February 28th, 2009 No comments

I don’t know how many of you have seen the movie Star Wars. I have. I’ve seen it dozens of times, and all its sequels and the more recent prequels. You could fairly say I’m a Star Wars fanboy — and I’ve done what I could to make sure my kids are too.

I know the exact moment when I became a Star Wars fan. It was the first time I saw Star Wars, about 30 seconds into the movie.

If you’ve seen it, you remember the opening scene has this battle between two space ships. The first one goes roars overhead, then there’s a moment with these green laser blasts zipping through space, then the second ship goes by. And goes by. And goes by. And keeps going by.

(If you haven’t seen it, watch it on youtube.)

Where the first ship passed overhead in a moment, the second ship takes about 15 or 20 seconds to fly by, so you realize just how big it is.

The moviemaker is able, in the first minute, to give you an idea of the scale of his story.

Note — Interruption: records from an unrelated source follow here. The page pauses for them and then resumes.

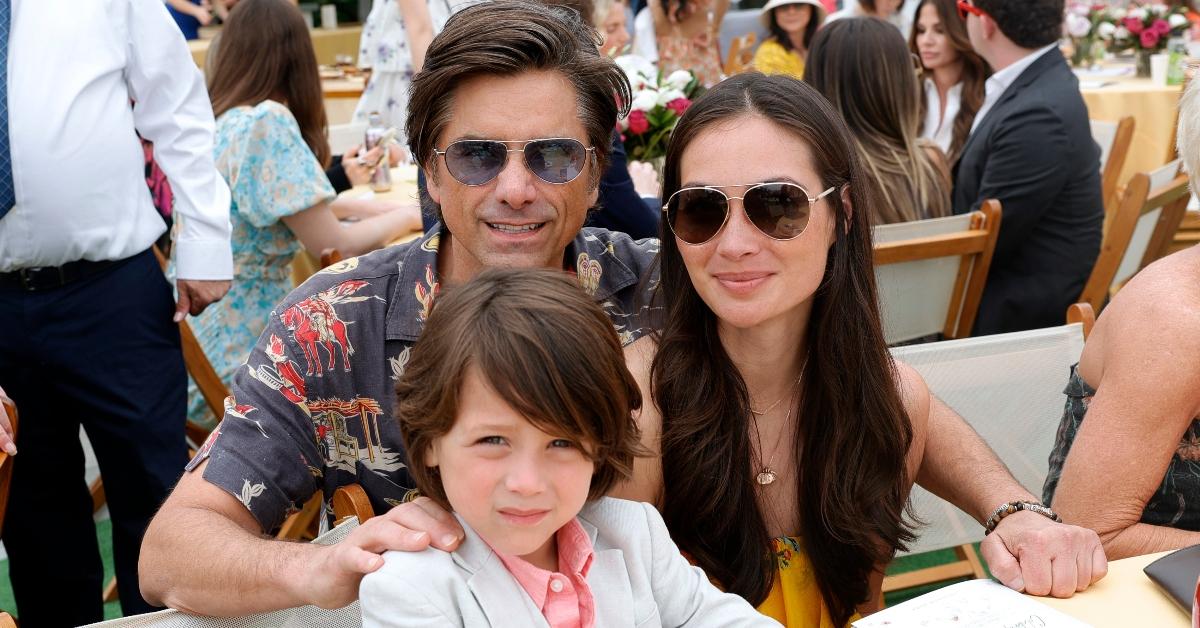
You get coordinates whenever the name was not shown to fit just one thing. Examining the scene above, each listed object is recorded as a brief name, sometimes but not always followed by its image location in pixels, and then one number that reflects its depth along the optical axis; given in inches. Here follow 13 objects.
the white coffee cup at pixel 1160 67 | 271.1
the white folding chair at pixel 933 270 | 129.6
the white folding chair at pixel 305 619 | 63.4
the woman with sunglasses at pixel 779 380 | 72.0
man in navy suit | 156.3
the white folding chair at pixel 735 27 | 361.1
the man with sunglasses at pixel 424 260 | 75.6
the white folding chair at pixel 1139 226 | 143.6
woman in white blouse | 204.5
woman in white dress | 231.1
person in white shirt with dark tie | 113.5
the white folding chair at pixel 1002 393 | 98.7
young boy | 53.4
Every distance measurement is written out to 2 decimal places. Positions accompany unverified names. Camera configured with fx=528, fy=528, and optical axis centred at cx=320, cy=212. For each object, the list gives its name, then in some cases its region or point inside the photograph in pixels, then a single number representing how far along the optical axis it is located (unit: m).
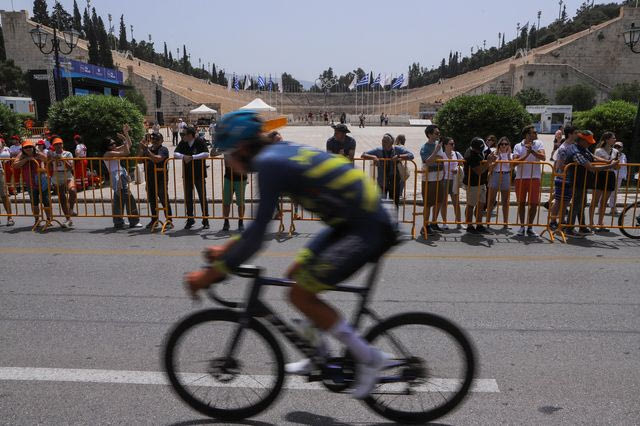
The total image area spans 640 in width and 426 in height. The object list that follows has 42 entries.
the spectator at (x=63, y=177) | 9.98
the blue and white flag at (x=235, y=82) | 94.16
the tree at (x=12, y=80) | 76.25
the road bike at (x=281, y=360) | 3.06
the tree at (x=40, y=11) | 106.69
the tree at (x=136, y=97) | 67.00
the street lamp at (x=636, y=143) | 14.60
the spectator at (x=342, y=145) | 9.68
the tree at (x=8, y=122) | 18.56
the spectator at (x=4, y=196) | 10.03
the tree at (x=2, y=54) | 87.49
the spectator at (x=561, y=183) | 9.16
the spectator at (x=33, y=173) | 9.80
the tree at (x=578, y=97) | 74.50
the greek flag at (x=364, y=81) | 82.44
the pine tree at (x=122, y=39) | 121.38
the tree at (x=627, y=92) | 73.88
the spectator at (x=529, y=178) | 9.06
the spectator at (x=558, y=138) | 15.13
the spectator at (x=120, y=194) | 9.73
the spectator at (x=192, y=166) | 9.66
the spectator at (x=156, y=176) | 9.68
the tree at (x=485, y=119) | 16.41
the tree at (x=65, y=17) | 116.57
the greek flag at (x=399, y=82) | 80.19
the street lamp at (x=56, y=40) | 21.88
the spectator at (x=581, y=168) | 8.88
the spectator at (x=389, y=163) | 9.35
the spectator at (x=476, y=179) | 9.07
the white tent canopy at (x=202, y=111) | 38.28
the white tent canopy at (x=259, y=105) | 30.58
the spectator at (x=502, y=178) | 9.35
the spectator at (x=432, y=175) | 9.10
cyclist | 2.76
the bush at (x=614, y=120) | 16.78
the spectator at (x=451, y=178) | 9.35
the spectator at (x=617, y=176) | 10.24
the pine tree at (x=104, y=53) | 77.12
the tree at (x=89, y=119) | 16.30
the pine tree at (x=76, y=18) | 107.94
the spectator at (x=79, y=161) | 12.39
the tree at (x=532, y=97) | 73.06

There’s an equally cinematic moment in Ezekiel 37:

1 The hand of the Lord came upon me, and he brought me out by the spirit of the Lord and set me down in the middle of a valley; it was full of bones. He led me all around them; there were very many lying in the valley, and they were very dry. He said to me, “Mortal, can these bones live?” I answered, “O Lord God, you know.”

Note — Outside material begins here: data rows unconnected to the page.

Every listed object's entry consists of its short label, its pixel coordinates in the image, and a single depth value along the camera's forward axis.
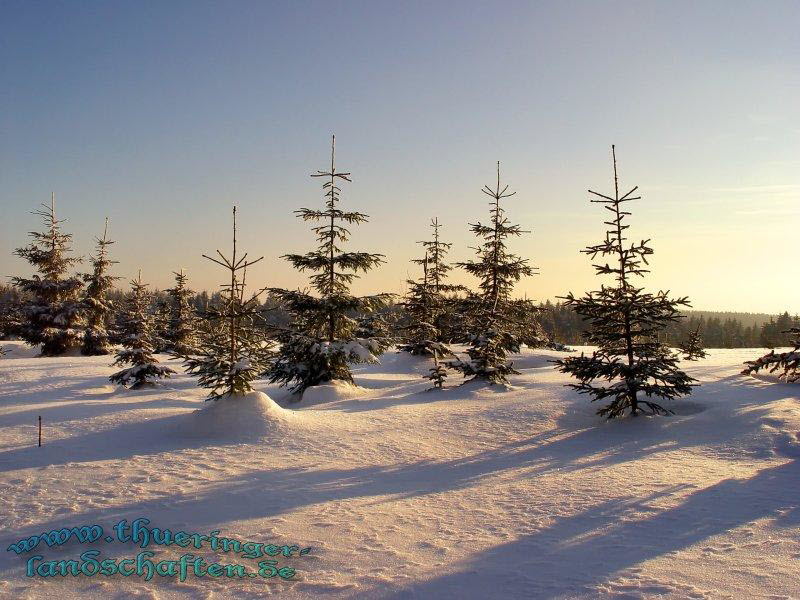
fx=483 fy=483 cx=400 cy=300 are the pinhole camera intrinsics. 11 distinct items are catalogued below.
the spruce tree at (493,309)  18.47
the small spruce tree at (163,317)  44.46
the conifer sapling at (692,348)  23.61
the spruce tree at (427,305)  30.66
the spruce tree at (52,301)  34.66
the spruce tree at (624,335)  12.27
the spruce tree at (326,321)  18.59
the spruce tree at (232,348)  13.62
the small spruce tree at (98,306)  36.66
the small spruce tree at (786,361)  14.24
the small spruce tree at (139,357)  21.44
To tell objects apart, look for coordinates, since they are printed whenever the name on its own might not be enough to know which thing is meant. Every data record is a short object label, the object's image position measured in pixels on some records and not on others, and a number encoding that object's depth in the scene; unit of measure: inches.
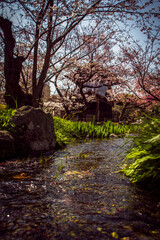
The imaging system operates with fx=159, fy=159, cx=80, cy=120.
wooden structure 711.6
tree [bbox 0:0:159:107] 274.7
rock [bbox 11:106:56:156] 163.9
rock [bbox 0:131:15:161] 138.8
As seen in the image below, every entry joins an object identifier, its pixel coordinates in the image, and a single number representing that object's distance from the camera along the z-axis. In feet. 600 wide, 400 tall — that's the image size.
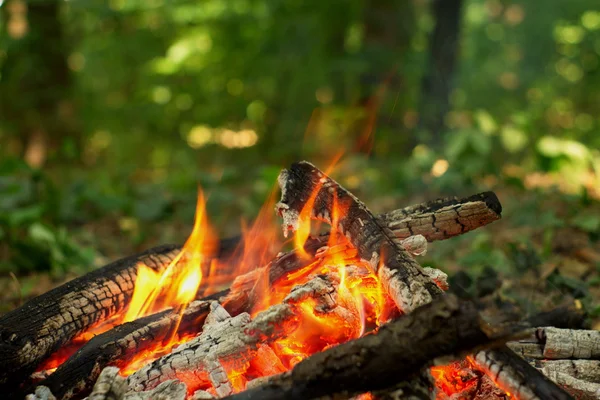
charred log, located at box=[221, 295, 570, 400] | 5.82
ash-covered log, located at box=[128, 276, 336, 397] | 7.25
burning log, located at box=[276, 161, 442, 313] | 7.66
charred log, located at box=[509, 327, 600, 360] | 8.26
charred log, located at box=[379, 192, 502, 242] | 8.27
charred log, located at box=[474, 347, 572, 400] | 6.09
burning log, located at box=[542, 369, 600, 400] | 7.46
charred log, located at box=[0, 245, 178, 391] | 7.70
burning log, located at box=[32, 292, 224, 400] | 7.44
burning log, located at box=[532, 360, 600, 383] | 8.05
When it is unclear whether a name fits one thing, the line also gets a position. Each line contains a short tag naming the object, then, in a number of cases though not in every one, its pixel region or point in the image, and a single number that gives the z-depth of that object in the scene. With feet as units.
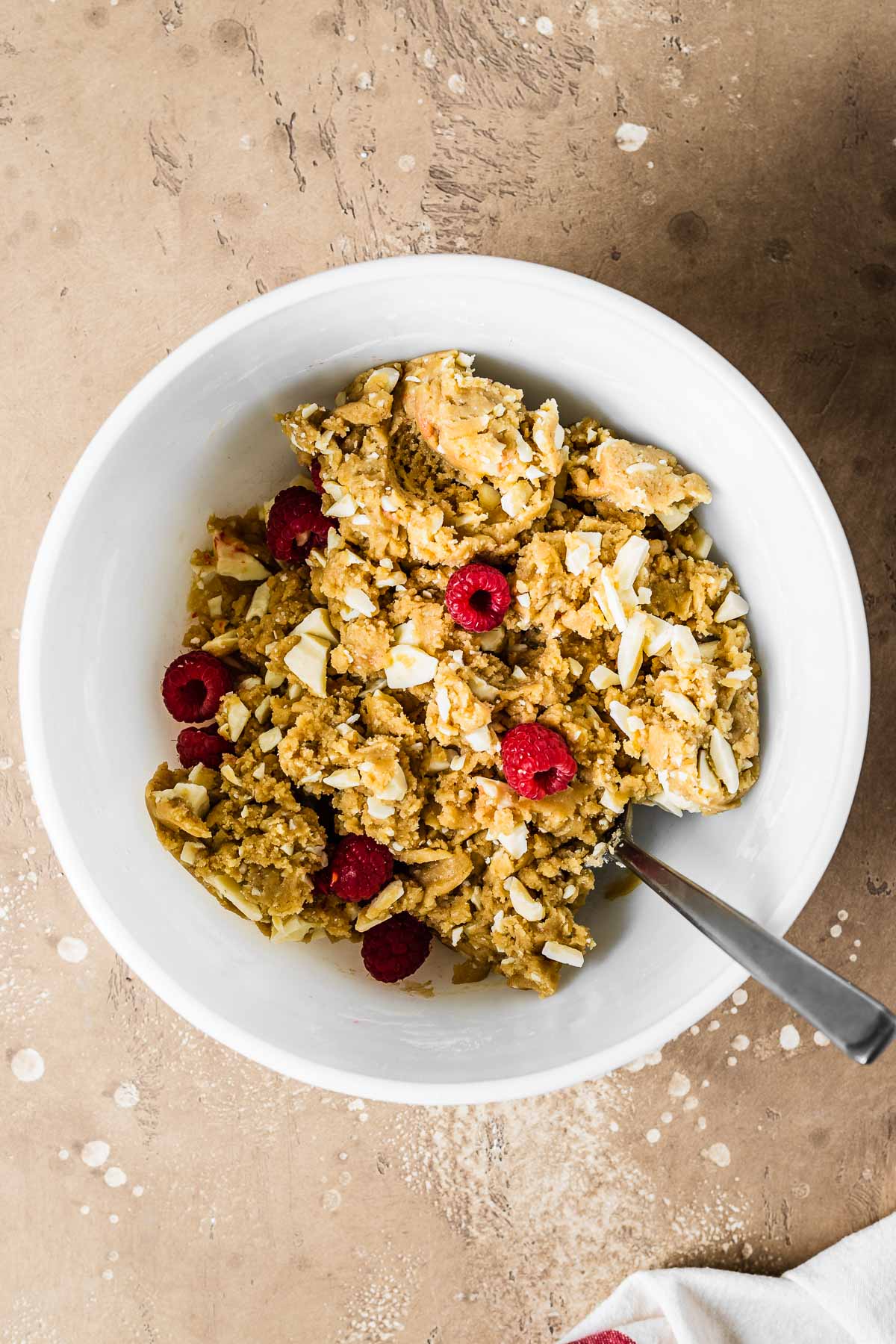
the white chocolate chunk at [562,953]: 1.98
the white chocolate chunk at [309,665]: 1.97
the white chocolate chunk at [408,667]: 1.95
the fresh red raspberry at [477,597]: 1.93
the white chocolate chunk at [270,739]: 1.98
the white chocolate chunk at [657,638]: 1.95
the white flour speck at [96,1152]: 2.29
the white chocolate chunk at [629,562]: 1.94
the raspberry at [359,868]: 1.96
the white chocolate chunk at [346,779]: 1.95
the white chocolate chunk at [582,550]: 1.95
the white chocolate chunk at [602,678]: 1.96
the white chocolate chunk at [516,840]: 1.94
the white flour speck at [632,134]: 2.21
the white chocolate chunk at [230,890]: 1.95
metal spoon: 1.72
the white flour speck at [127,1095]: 2.27
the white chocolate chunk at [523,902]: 1.97
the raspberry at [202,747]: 1.99
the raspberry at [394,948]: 1.99
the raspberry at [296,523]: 2.01
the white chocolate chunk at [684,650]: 1.94
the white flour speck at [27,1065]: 2.29
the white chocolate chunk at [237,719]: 1.99
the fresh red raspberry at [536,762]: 1.90
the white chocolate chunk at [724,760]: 1.94
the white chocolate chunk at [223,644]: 2.04
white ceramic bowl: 1.90
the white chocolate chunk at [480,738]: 1.93
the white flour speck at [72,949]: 2.27
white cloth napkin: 2.25
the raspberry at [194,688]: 2.00
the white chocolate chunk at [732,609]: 1.99
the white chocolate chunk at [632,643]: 1.94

A valley full of dry bones! Close your eyes and take a moment to picture it.

What is it that God is revealing here? What does Ezekiel’s vision mean, that these dry bones were restored to life?

Whatever else it may mean, it says something about the scale God operates on. It says God is bigger than our problems. God is bigger than our imaginations.

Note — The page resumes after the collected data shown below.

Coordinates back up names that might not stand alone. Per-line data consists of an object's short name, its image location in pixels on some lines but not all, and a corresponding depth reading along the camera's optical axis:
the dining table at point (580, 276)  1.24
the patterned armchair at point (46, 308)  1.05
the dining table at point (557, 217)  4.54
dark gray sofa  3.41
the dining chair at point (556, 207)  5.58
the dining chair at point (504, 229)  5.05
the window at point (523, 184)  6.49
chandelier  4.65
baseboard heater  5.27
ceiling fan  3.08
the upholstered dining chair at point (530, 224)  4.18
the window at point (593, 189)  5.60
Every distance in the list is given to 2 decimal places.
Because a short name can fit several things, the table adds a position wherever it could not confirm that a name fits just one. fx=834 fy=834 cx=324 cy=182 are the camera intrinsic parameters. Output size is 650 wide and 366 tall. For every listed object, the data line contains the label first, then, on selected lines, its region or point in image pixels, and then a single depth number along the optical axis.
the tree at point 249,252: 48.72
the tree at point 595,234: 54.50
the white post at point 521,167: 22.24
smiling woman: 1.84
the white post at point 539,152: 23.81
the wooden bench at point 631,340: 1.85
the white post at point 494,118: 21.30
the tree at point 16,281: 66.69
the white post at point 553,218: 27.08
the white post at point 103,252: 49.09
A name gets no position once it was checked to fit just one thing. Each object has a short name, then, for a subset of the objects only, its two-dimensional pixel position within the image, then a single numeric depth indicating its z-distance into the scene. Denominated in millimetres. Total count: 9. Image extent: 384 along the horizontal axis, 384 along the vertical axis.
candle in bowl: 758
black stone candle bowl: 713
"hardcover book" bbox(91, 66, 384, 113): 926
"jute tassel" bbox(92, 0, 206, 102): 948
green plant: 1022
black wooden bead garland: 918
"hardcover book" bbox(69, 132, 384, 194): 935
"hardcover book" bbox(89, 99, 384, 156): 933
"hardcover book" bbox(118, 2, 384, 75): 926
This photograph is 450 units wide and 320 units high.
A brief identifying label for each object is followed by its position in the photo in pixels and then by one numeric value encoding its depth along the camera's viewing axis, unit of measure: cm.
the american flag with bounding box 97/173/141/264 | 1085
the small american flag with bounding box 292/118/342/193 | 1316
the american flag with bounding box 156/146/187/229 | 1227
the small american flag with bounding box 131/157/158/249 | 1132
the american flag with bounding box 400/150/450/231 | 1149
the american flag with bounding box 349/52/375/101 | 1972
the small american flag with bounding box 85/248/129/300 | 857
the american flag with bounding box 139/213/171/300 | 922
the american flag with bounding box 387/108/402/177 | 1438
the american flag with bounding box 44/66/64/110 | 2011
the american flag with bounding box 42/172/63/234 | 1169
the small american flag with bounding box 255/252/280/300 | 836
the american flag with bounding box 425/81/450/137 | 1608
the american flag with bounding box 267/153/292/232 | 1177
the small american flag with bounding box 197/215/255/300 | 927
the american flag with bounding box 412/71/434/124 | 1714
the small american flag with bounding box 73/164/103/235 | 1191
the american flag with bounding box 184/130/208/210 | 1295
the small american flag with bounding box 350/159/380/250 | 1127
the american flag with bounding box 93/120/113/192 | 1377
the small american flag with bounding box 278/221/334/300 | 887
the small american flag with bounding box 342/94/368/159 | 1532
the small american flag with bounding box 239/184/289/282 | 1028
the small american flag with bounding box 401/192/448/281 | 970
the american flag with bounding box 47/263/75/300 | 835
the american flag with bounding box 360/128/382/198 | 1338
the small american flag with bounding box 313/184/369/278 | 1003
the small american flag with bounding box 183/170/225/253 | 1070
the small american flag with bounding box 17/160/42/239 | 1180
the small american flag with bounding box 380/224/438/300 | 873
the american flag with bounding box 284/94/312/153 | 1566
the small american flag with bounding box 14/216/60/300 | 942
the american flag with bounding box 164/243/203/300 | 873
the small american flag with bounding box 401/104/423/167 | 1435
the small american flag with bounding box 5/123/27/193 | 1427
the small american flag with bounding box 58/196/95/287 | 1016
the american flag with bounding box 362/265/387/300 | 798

It’s helpful to remember that.

Some days I wonder how things will turn out with our church. I think it’s possible for us to turn things around financially. I have a vision of a church that is making an impact in people’s lives — here in our community, but also among our own members. I believe that. But there are days when I’m discouraged.

That goes double for the broader problems in our society. I don’t believe the troubles with our economy will be our undoing, nor the war on terror. I believe our society can still address problems with education and health care and the disintegration of the family.

This season of Lent is a time for us to remember what a sorry situation we are in. It’s a time for us to consider how pervasive sin and its effects are in the world. It’s a time to see just how much the world resembles a valley full of dry bones.

Easter is coming, but it’s not here yet. While we wait for it to arrive, we can cling to our hope in God. Because our problems are real, and serious, and very, very big. But God is bigger still.